■ 要求说明 ■
请数出下方材料中有多少行包含字符串“Wrap”，只回答这个数字。

■ 练习输入 ■
────────────────────
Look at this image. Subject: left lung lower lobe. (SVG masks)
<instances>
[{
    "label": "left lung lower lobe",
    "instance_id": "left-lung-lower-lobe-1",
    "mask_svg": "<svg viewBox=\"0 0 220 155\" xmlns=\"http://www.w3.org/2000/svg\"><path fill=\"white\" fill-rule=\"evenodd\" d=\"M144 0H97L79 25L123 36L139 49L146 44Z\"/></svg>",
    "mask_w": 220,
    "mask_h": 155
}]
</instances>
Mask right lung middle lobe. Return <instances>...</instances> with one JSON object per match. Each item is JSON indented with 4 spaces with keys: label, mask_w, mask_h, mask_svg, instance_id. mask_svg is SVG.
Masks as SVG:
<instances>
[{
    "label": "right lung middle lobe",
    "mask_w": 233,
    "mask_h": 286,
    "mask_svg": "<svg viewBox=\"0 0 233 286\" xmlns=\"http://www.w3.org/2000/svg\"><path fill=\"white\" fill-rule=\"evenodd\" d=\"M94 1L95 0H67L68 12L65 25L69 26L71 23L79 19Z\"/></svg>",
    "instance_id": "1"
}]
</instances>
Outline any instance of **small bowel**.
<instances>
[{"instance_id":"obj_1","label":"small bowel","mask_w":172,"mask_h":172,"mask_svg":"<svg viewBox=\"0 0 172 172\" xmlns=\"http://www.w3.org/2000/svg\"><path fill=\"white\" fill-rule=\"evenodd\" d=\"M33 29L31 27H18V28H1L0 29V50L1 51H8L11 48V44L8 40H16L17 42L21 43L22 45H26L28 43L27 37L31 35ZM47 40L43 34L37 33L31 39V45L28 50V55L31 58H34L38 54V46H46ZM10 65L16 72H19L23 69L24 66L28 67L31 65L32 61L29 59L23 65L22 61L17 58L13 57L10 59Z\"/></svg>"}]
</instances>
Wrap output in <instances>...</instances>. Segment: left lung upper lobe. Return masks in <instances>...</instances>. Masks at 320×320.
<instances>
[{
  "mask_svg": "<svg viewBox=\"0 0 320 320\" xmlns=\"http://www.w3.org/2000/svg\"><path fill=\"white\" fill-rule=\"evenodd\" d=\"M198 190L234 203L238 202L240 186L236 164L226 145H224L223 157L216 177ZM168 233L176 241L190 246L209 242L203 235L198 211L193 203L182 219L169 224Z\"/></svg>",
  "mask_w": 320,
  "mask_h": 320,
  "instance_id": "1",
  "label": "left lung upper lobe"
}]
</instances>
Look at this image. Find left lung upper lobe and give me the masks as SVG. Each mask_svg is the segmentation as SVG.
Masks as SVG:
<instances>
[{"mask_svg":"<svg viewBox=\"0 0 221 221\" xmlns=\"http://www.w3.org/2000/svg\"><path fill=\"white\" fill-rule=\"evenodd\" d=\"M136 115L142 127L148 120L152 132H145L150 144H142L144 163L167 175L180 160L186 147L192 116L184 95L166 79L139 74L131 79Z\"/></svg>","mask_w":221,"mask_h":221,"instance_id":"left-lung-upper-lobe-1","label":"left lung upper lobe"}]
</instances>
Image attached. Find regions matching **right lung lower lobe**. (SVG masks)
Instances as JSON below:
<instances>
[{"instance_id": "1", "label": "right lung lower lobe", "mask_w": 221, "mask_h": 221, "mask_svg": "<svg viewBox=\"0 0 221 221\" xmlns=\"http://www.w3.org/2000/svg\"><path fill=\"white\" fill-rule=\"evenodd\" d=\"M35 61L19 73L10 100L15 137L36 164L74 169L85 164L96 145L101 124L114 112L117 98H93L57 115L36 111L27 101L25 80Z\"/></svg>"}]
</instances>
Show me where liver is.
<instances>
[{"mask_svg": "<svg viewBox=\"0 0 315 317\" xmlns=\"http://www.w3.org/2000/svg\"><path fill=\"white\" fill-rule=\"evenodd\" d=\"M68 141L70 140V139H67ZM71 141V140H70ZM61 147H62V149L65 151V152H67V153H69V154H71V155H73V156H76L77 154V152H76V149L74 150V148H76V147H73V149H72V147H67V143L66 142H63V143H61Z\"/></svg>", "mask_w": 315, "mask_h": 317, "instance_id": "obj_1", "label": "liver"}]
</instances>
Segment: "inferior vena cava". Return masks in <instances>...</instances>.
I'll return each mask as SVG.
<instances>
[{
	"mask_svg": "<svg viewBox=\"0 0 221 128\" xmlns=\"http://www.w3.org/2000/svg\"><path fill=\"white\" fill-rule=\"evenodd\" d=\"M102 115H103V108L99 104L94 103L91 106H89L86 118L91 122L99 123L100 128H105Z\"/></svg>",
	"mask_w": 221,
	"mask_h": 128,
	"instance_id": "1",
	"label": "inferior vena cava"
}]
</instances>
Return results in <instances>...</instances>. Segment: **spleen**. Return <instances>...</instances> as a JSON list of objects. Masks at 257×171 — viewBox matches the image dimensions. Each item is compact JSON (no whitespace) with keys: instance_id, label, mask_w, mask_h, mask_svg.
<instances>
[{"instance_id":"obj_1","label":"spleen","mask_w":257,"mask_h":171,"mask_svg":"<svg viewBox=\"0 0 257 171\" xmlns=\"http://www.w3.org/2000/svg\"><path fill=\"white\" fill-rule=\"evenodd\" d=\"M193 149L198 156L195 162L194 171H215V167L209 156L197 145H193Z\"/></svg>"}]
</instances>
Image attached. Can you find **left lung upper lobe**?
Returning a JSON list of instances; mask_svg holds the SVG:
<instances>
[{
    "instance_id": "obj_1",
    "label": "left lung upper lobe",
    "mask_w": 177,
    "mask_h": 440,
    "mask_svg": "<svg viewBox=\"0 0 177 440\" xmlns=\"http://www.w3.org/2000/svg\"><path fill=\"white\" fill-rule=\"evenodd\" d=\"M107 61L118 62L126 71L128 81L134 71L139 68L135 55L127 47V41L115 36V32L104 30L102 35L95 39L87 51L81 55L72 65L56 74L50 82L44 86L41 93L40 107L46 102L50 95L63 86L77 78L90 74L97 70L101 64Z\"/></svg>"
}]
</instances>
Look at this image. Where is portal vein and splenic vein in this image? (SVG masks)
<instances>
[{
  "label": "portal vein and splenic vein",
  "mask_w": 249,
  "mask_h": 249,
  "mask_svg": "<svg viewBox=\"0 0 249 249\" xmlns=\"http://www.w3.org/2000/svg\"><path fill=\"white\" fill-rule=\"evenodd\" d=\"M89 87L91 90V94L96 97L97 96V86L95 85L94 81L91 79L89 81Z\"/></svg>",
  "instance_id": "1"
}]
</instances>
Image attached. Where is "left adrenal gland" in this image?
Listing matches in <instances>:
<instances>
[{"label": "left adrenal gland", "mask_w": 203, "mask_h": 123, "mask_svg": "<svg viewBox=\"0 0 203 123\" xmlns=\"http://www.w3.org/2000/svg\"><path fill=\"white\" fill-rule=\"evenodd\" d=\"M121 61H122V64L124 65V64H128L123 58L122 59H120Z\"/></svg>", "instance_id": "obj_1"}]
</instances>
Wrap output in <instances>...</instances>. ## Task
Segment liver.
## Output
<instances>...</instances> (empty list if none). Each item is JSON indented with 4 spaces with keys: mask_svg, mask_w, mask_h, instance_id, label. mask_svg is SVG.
────────────────────
■ 预期输出 ■
2